The top two segments of the compliance pyramid contain non-compliant taxpayers. Influencing the compliance behavior of these groups mostly comes from effective detection and enforcement. This is where technology again plays a vital role as it offers tax administration essential instruments to combat tax evasion. An example is the gathering of risk-related information from internal and external sources to support the early detection of non-compliant behavior. Also, modern tax administrations can use business intelligence to identify, assess, and rank risks within a framework of taxpayer segments. Non-compliant behavior can be influenced considerately with a strong credibility of the tax administration to ensure that taxpayers who cheat or avoid payment of their tax obligations face a substantial chance of getting caught and punished.
At the very top of the compliance pyramid tax administrations also have to deal with illicit financial flows: the illegal movement of capital across jurisdictional borders. Thanks to OECD’s Base Erosion and Profit Shifting (BEPS) initiative, tax administrations now have more ammunition in the global fight against offshore tax evasion.
Technology as a strategic tool
Compliance is a continuum that ranges from willing or voluntary compliance, to unknowing or unwilling compliance, and finally deliberate and determined non-compliance.

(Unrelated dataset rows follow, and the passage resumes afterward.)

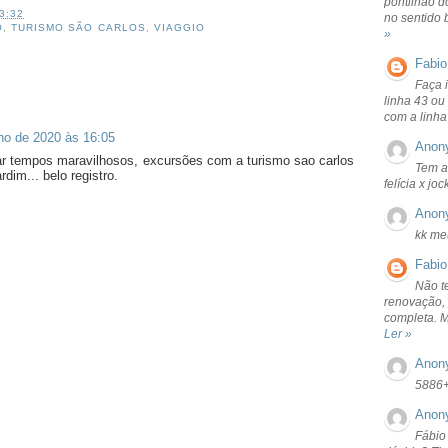
pontilhão d
3:32
no sentido 
O
,
TURISMO SÃO CARLOS
,
VIAGGIO
»
Fabio
Faça 
linha 43 ou
com a linha
lho de 2020 às 16:05
Anon
ar tempos maravilhosos, excursões com a turismo sao carlos
Tem a
rdim... belo registro.
felícia x jo
Anon
kk me
Fabio
Não t
renovação, 
completa. 
Ler »
Anon
5886
Anon
Fábio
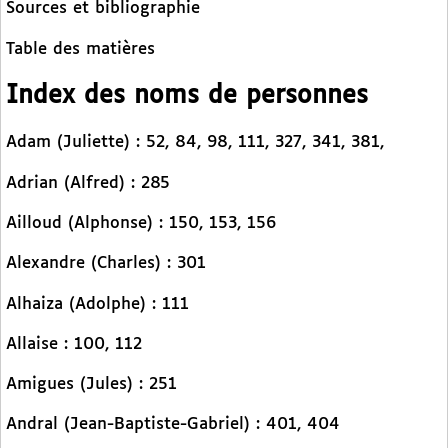
Sources et bibliographie
Table des matières
Index des noms de personnes
Adam (Juliette) : 52, 84, 98, 111, 327, 341, 381,
Adrian (Alfred) : 285
Ailloud (Alphonse) : 150, 153, 156
Alexandre (Charles) : 301
Alhaiza (Adolphe) : 111
Allaise : 100, 112
Amigues (Jules) : 251
Andral (Jean-Baptiste-Gabriel) : 401, 404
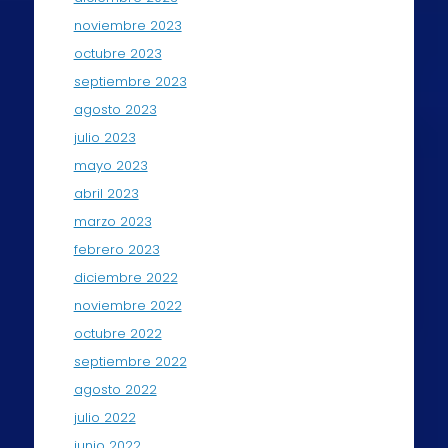
noviembre 2023
octubre 2023
septiembre 2023
agosto 2023
julio 2023
mayo 2023
abril 2023
marzo 2023
febrero 2023
diciembre 2022
noviembre 2022
octubre 2022
septiembre 2022
agosto 2022
julio 2022
junio 2022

Simply said, some people will always comply with tax laws, some will always deliberately try to evade taxes, whilst most taxpayers fit between these two extremes. Accordingly, the main tasks for tax administrations are to 1) facilitate compliance, 2) monitor compliance, and 3) improve compliance. Although there will always be a group of fraudulent taxpayers, it is estimated that 80% of compliance can be achieved by a modern and well-structured tax administration that takes proactive measures to improve compliance.

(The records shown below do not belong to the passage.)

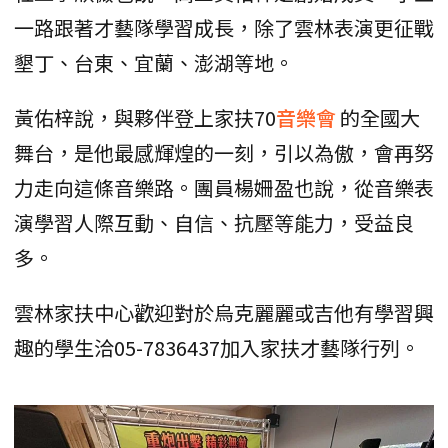
一路跟著才藝隊學習成長，除了雲林表演更征戰
墾丁、台東、宜蘭、澎湖等地。
黃佑梓說，與夥伴登上家扶70
音樂會
的全國大
舞台，是他最感輝煌的一刻，引以為傲，會再努
力走向這條音樂路。團員楊姍盈也說，從音樂表
演學習人際互動、自信、抗壓等能力，受益良
多。
雲林家扶中心歡迎對於烏克麗麗或吉他有學習興
趣的學生洽05-7836437加入家扶才藝隊行列。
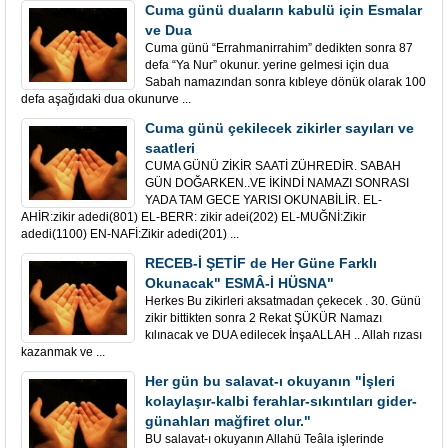
Cuma günü duaların kabulü için Esmalar
ve Dua
Cuma günü “Errahmanirrahim” dedikten sonra 87
defa “Ya Nur” okunur. yerine gelmesi için dua
Sabah namazından sonra kıbleye dönük olarak 100
defa aşağıdaki dua okunurve ...
Cuma günü çekilecek zikirler sayıları ve
saatleri
CUMA GÜNÜ ZİKİR SAATİ ZÜHREDİR. SABAH
GÜN DOĞARKEN..VE İKİNDİ NAMAZI SONRASI
YADA TAM GECE YARISI OKUNABİLİR. EL-
AHİR:zikir adedi(801) EL-BERR: zikir adei(202) EL-MUĞNİ:Zikir
adedi(1100) EN-NAFİ:Zikir adedi(201) ...
RECEB-İ ŞETİF de Her Güne Farklı
Okunacak" ESMÂ-İ HÜSNA"
Herkes Bu zikirleri aksatmadan çekecek . 30. Günü
zikir bittikten sonra 2 Rekat ŞÜKÜR Namazı
kılınacak ve DUA edilecek İnşaALLAH .. Allah rızası
kazanmak ve ...
Her gün bu salavat-ı okuyanın "İşleri
kolaylaşır-kalbi ferahlar-sıkıntıları gider-
günahları mağfiret olur."
BU salavat-ı okuyanın Allahü Teâla işlerinde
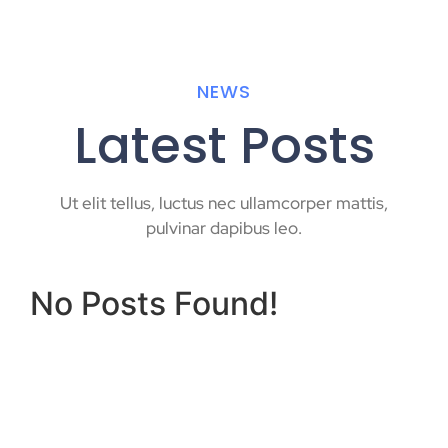
NEWS
Latest Posts
Ut elit tellus, luctus nec ullamcorper mattis,
pulvinar dapibus leo.
No Posts Found!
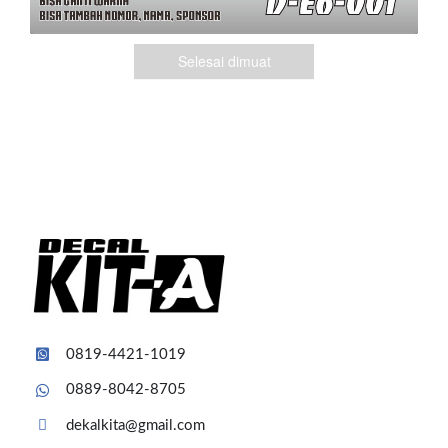
Selesai dimuat
0819-4421-1019
0889-8042-8705
dekalkita@gmail.com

Technology plays a vital role for tax administrations in their efforts to improve tax compliance. On one hand, it makes it easier for citizens to meet their tax obligations. The modernization of tax administration systems creates better services for taxpayers which helps to increase the rates of voluntary compliance. On the other hand, technology helps to discourage non-compliance by making it clear that governments are on top of things. Tax administrations obtain better control and an increased capacity to combat tax evasion and harmful tax planning. It’s a win for both sides – governments obtain a stronger public image, and citizens and businesses are more willing to comply, driving compliance rates up. In short, the proper use of information technology creates a public environment where compliance is a way of life.